When news spread that David Smith was retiring and closing Pockets Menswear in 2013, customers were dismayed. “They said, ‘What are we going to do?’ recalls Doug Duckworth, a Pockets staffer for 36 years. “And the wives said, ‘My husband is so depressed.’”
Few merchants generate such loyalty and emotion, but Smith and staff had become close to clients, in some cases dressing father, son, and grandson. It wasn’t a difficult decision, then, for Duckworth to band with fellow buyer and salesman Andy Weil to purchase Pockets’ intellectual property.
Weil had 10 years of tenure at the store, and both knew their clients well. “Pockets is a fantastic brand with a great reputation,” Duckworth says. “We want to continue that legacy into the next generation,”
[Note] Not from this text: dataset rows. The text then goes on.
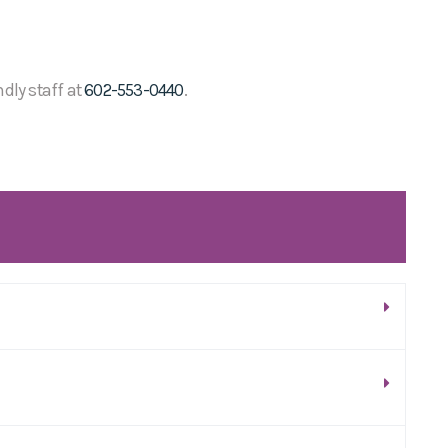
ndly staff at
602-553-0440
.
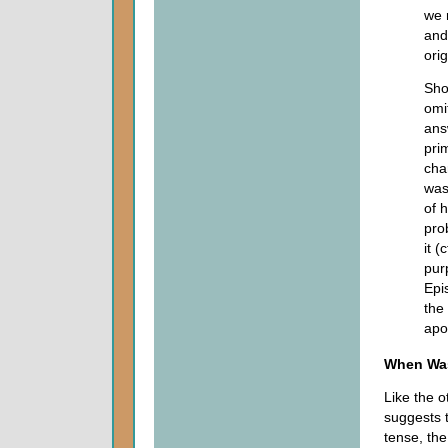
we 
and
orig
Sho
omi
ans
pri
cha
was
of 
pro
it (
purp
Epi
the
apo
When Wa
Like the o
suggests t
tense, the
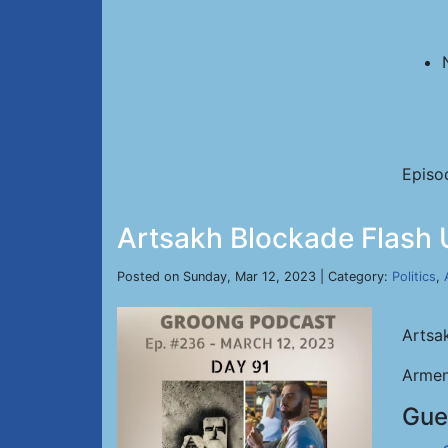
Episo
Artsakh Blockade Flash 
Posted on Sunday, Mar 12, 2023 | Category:
Politics
,
Artsa
Armen
Gue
The partners had already become adept at scouting the market to create Pockets’ signature style, which Weil describes as “classic but different, fashion but not high fashion.” In other words, it’s executive-friendly. Pockets’ clientele, which numbers somewhere around 3,000, includes sports heroes like Troy Aikman as well as physicians, attorneys, and real estate developers.
Smith had sold his shop’s lease in Highland Park Village to Ermenegildo Zegna, a posh Italian clothier that had been a longtime vendor. Weil and Duckworth took their time securing a space for their new venture, closing Pockets for five months beginning in May 2013. Some customers made purchases out of Weil’s residence during the hiatus. “My house was full,” he says. “We had clothing everywhere.”
Pockets has been in its new home in the Plaza at Preston Center for about a year. The 3,000-square-foot shop is a bit smaller than its predecessor, but the blonde wood and cream décor gives it a very similar ambiance.
The void left by Zegna pulling out to run its own shop has been filled by the addition of Oxxford Clothes and a larger selection of higher-end suits from Canali. Pockets has also expanded its Luciano Barbera offerings by adding suits; has a strong relationship with Sartoria Partenopea, a largely handmade menswear line from Naples; and last year it picked up Eidos Napoli, the youthful new collection of sportswear, denim, and suits under the umbrella of Italian menswear giant Isaia.
Pockets’ new owners are aiming for $2.5 million to $3 million in first-year sales, and they say so far, so good. “We have definitely exceeded our expectations,” Duckworth affirms, “probably by 18 to 20 percent.”